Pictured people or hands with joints
● ● ● ● ●

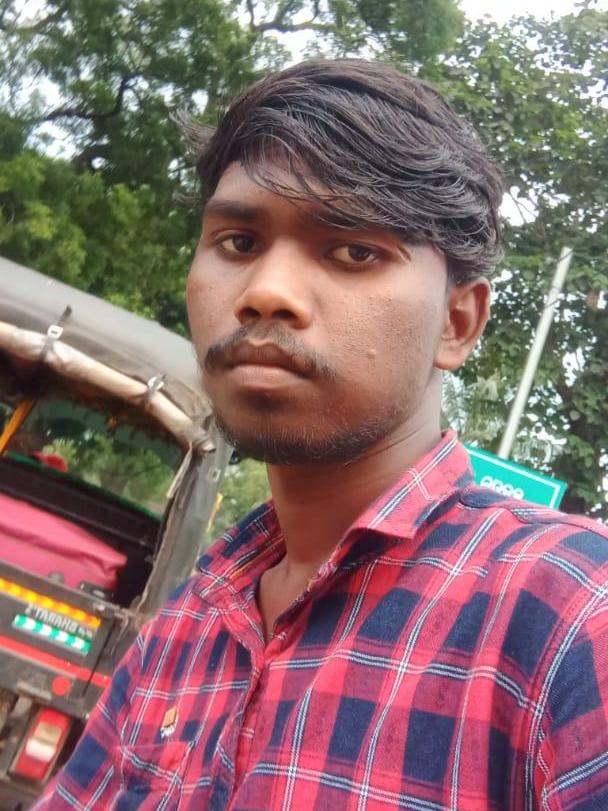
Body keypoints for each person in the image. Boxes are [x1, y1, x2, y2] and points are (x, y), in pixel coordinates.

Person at [34, 58, 608, 811]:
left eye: (354, 250)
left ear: (457, 322)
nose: (265, 292)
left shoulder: (573, 616)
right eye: (238, 242)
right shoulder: (189, 623)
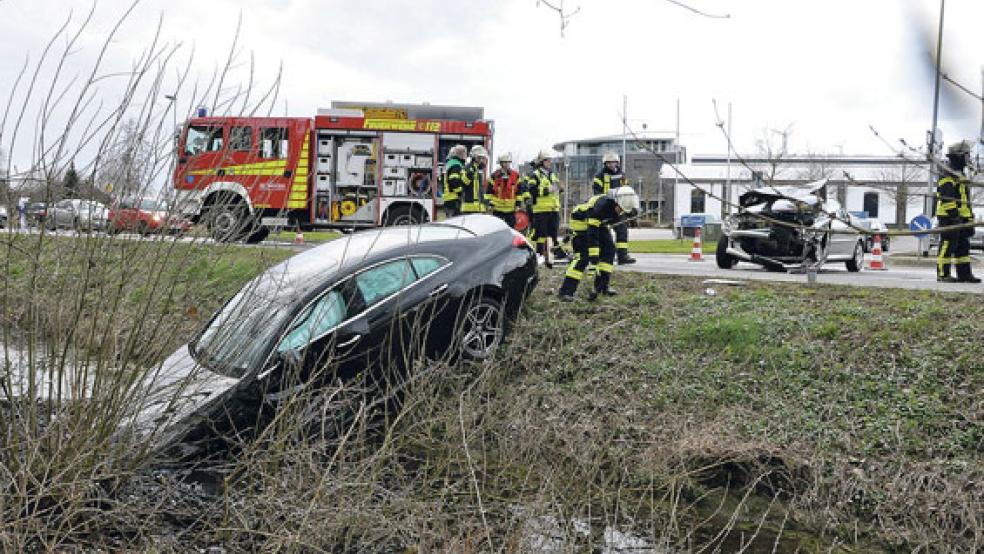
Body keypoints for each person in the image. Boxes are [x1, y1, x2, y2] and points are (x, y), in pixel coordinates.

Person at [557, 186, 641, 301]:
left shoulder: (620, 204)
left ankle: (602, 287)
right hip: (581, 223)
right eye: (620, 209)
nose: (621, 212)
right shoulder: (600, 207)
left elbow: (617, 219)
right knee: (584, 256)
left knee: (609, 250)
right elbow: (593, 234)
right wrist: (594, 256)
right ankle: (566, 292)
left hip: (599, 224)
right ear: (616, 203)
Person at [936, 139, 980, 283]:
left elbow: (965, 200)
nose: (969, 158)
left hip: (961, 218)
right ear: (959, 156)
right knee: (948, 245)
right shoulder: (947, 173)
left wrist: (969, 219)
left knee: (963, 247)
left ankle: (964, 274)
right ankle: (943, 274)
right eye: (967, 155)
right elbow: (946, 198)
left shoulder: (960, 173)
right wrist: (954, 216)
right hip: (949, 217)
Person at [593, 151, 636, 264]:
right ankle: (603, 256)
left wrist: (629, 207)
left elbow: (627, 190)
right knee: (602, 233)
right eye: (609, 163)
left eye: (614, 162)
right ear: (605, 164)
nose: (612, 165)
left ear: (617, 162)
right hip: (605, 209)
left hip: (619, 208)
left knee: (622, 231)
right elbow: (597, 193)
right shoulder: (599, 176)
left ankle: (623, 256)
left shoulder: (622, 175)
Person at [526, 149, 562, 267]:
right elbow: (532, 191)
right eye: (547, 160)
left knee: (553, 234)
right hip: (541, 210)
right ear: (542, 162)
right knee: (541, 235)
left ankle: (550, 257)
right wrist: (547, 190)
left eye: (550, 160)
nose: (550, 163)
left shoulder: (552, 174)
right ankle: (539, 254)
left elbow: (556, 187)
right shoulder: (534, 175)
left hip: (553, 209)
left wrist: (559, 188)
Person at [486, 153, 522, 228]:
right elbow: (489, 192)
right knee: (497, 229)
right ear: (501, 163)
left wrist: (518, 204)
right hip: (497, 209)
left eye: (508, 162)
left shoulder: (516, 175)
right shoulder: (494, 176)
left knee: (511, 229)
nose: (507, 164)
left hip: (511, 210)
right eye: (505, 162)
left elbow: (519, 191)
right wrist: (489, 204)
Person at [460, 145, 489, 214]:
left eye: (482, 158)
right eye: (479, 158)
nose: (481, 160)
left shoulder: (479, 169)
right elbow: (464, 183)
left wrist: (485, 202)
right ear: (473, 157)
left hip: (479, 207)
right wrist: (470, 172)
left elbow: (480, 188)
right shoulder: (467, 168)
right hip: (469, 207)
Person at [441, 144, 467, 218]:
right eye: (464, 154)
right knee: (456, 223)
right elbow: (454, 182)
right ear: (461, 154)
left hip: (448, 199)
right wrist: (461, 193)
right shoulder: (456, 165)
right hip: (454, 199)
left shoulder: (450, 163)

● ● ● ● ●

→ **Description of the task**:
Your answer should consist only of the lines above between the line holding "left elbow: (627, 190)" and the line holding "right elbow: (597, 193)", inclusive, each transcribed exactly.

→ **Exercise result**:
left elbow: (627, 190)
right knee: (602, 233)
right eye: (609, 163)
left eye: (614, 162)
right ear: (605, 164)
nose: (612, 165)
left ear: (617, 162)
right hip: (605, 209)
left hip: (619, 208)
left knee: (622, 231)
right elbow: (597, 193)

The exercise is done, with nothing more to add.